The move in spring 2016 to introduce month-to-month Prime memberships gave Amazon yet another tool to grab e-commerce market share and gave customers another option. The rate hike for that option, though, could reflect the high costs to Amazon of "free" 2-day shipping.
Since its $3.3 billion acquisition of Jet and the hire of Jet founder Lore, Walmart appears to believe that Amazon’s emphasis on Prime has left a segment of e-commerce to be disrupted. In an interview with Retail Dive last year, Keith Anderson, vice president of strategy and insights at Profitero, compared that to cable television customers who'd rather pay à la carte, rather than for channels they'll never watch.
That has sparked a price war, which Anderson says Amazon has time to address. "I don’t think there’s any way over the immediate term, even with the aggressive policies that Lore and Walmart are introducing, that Walmart is going to be disruptive overnight to Amazon’s business — with the exception of pricing," Anderson said. "You have to remember that Amazon’s still outpacing [everyone], and they’re by far the biggest player in the market.
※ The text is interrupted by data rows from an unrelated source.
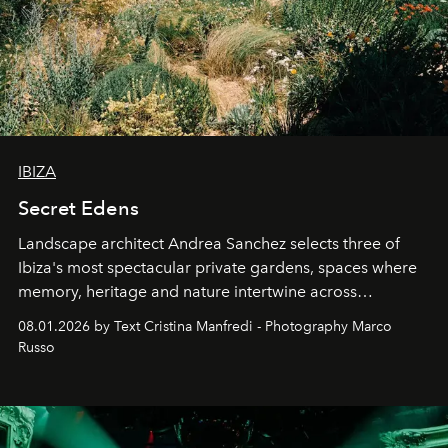
IBIZA
Secret Edens
Landscape architect Andrea Sanchez selects three of
Ibiza's most spectacular private gardens, spaces where
memory, heritage and nature intertwine across
cloistered courtyards, hidden estates and windswept
08.01.2026 by Text Cristina Manfredi - Photography Marco
northern dunes.
Russo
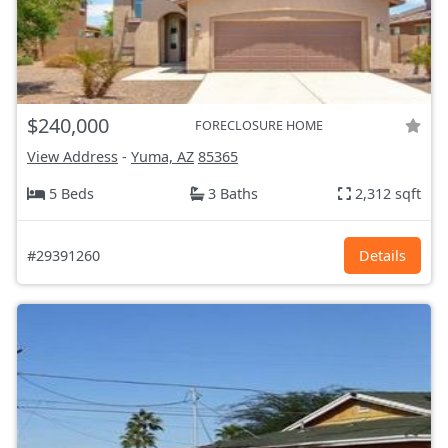
$240,000
FORECLOSURE HOME
View Address
-
Yuma, AZ
85365
5 Beds
3 Baths
2,312 sqft
#29391260
Details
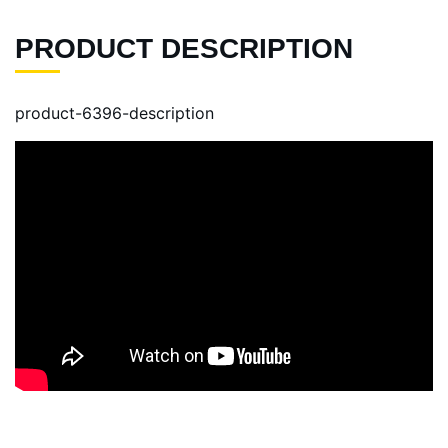
PRODUCT DESCRIPTION
product-6396-description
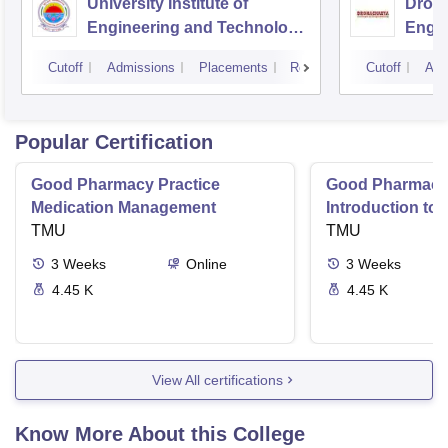
University Institute of
Drona
Engineering and Technology,
Engin
Kurukshetra University,
Cutoff
Admissions
Placements
Reviews
Cutoff
Adm
Kurukshetra
Popular Certification
Good Pharmacy Practice
Good Pharmacy 
Medication Management
Introduction to
TMU
Delivery Syste
TMU
3
Weeks
Online
3
Weeks
4.45 K
4.45 K
View All certifications
Know More About this College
Margin compression is the biggest near-term risk."
But it’s riskier for Walmart, according to retail analyst Nick Egelanian, president of retail development consultants SiteWorks International. "This will be a very costly foray for internet novice Walmart, particularly," he said.
Amazon may be protecting its own margin somewhat by offering "free shipping" to non-Prime shoppers who meet the order threshold or order the "small and light" items, reserving faster two-day shipping for Prime orders. That’s in stark contrast to Lore’s contention a year ago that two-day shipping is a given.
The real winners in the escalating fray are shoppers, though Egelanian questions whether it’s a worthy battle for retailers.